__Assignment__: The required answer is a copy of each line in the entries below that includes "tissue".

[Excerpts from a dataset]
....

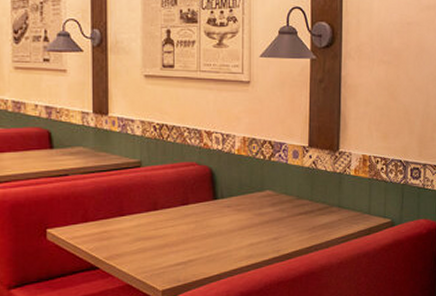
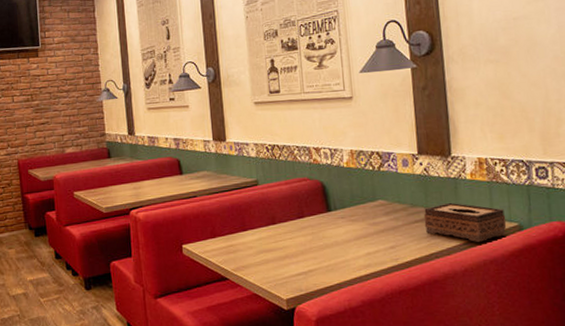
tissue box: none [308,196,381,236] -> present [423,202,507,242]

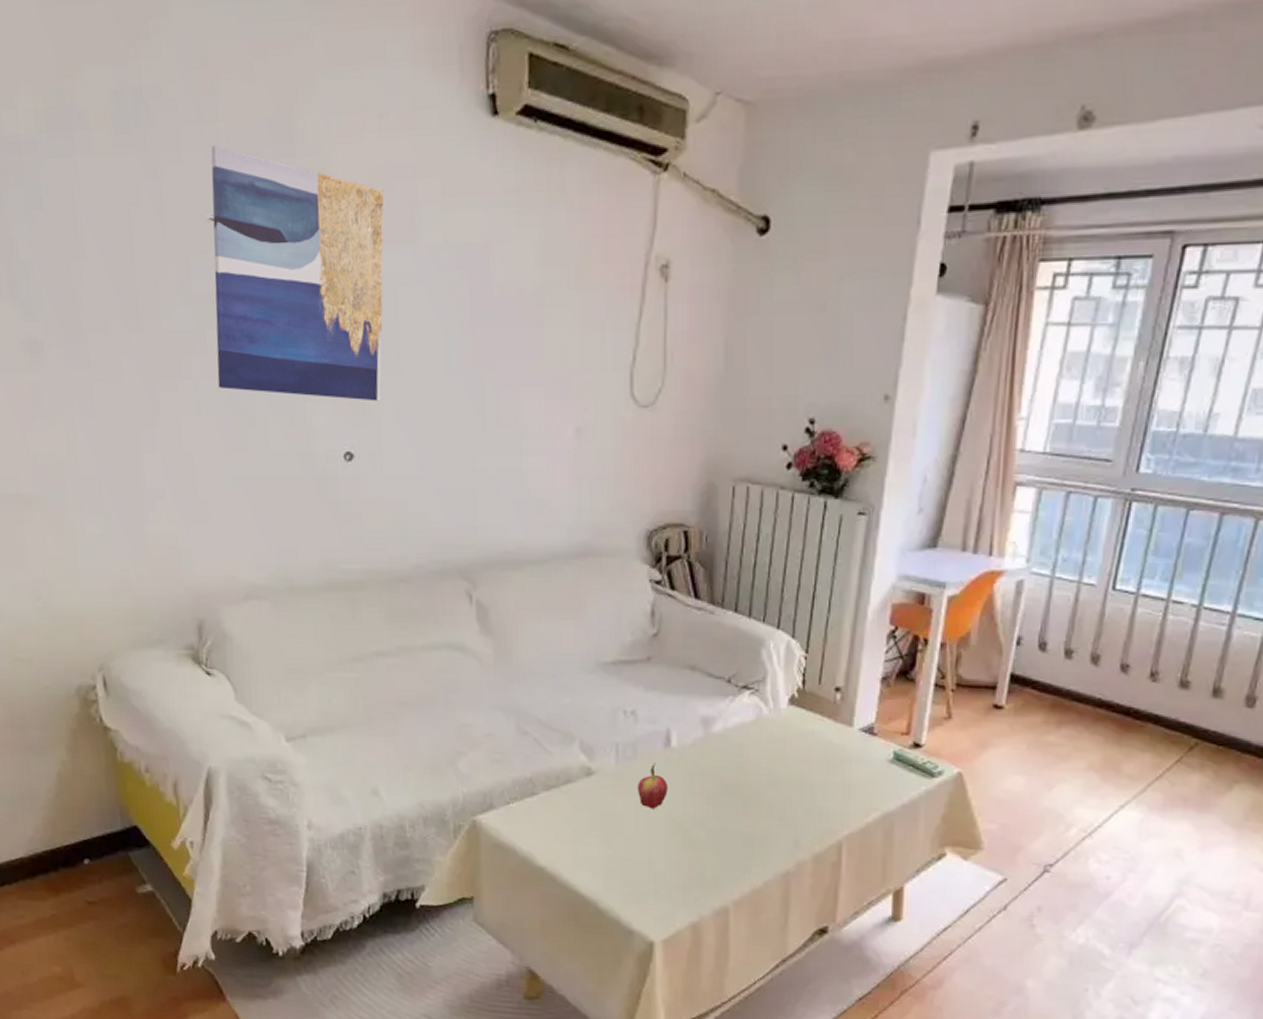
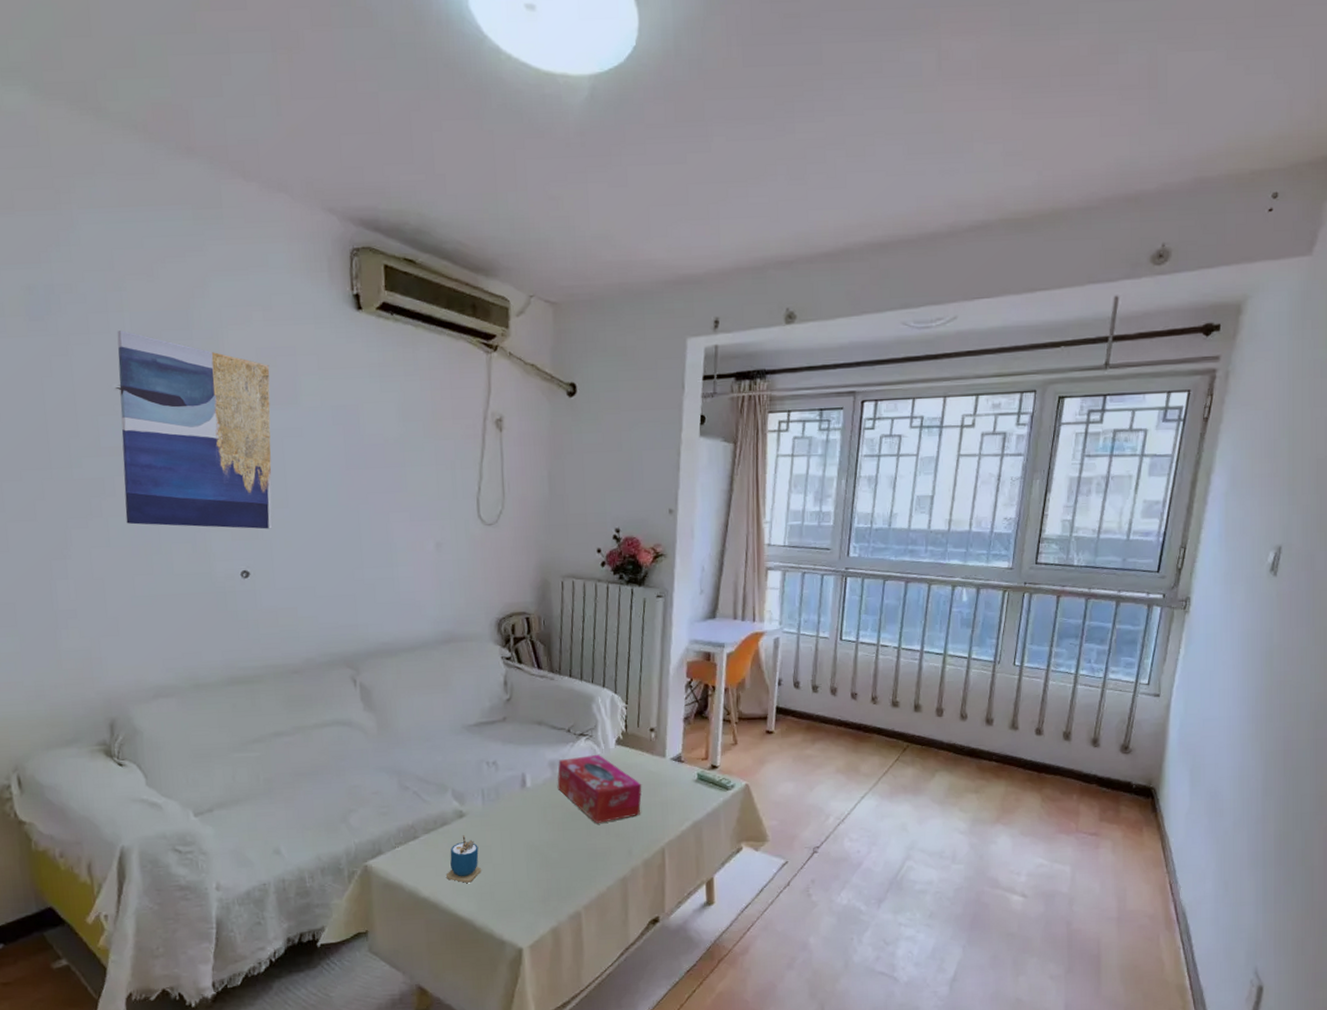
cup: none [568,797,610,855] -> present [446,835,481,883]
fruit: present [637,763,668,809] -> none [501,801,526,839]
tissue box: none [710,714,819,802] -> present [557,755,642,823]

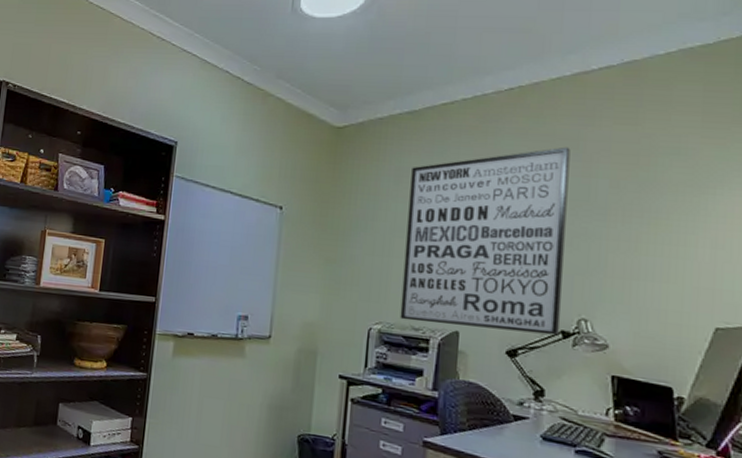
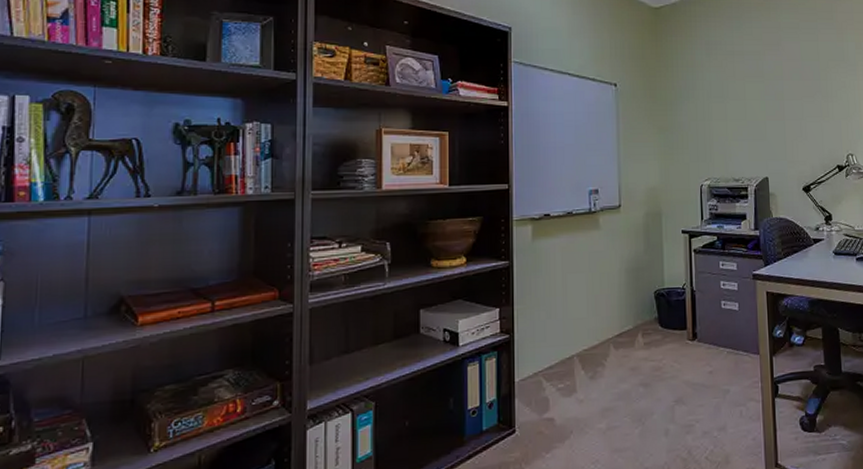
wall art: present [400,146,571,336] -> none [718,18,837,174]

....

__Output for this task__:
tissue box: none [308,196,381,236] -> present [423,202,507,242]
tissue box: none [710,714,819,802] -> present [557,755,642,823]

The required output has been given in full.